[Dataset excerpts]
══════

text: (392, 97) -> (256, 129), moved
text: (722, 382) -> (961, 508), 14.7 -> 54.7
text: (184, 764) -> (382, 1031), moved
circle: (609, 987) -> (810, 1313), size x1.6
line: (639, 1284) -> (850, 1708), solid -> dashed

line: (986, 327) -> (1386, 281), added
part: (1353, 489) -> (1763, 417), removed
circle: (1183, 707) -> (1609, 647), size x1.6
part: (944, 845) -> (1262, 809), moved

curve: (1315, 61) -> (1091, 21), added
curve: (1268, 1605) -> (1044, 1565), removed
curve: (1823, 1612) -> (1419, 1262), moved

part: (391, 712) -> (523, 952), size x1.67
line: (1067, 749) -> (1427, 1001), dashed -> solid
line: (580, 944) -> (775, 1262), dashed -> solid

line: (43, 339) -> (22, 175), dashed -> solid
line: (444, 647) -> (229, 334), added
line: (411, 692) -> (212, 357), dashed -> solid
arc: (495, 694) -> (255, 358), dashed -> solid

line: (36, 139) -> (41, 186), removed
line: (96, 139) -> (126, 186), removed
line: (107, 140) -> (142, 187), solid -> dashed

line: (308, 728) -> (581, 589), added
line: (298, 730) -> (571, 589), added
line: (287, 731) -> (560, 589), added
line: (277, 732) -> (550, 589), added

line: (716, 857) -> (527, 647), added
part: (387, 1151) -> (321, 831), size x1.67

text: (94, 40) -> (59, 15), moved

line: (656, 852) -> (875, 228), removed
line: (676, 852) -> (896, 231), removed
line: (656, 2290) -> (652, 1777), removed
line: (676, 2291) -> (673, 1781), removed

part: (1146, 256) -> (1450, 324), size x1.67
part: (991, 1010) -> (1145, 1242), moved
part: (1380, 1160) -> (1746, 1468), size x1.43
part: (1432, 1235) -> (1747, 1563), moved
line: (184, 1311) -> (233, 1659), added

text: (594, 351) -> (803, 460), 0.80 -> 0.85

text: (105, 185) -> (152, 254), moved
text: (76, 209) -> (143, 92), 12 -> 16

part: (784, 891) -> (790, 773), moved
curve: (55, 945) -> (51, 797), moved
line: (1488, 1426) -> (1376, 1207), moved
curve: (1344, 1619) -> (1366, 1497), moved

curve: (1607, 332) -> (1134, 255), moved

══════

Activity: Each line above that holds the string "circle" should be copied and shown.

Answer space:
circle: (609, 987) -> (810, 1313), size x1.6
circle: (1183, 707) -> (1609, 647), size x1.6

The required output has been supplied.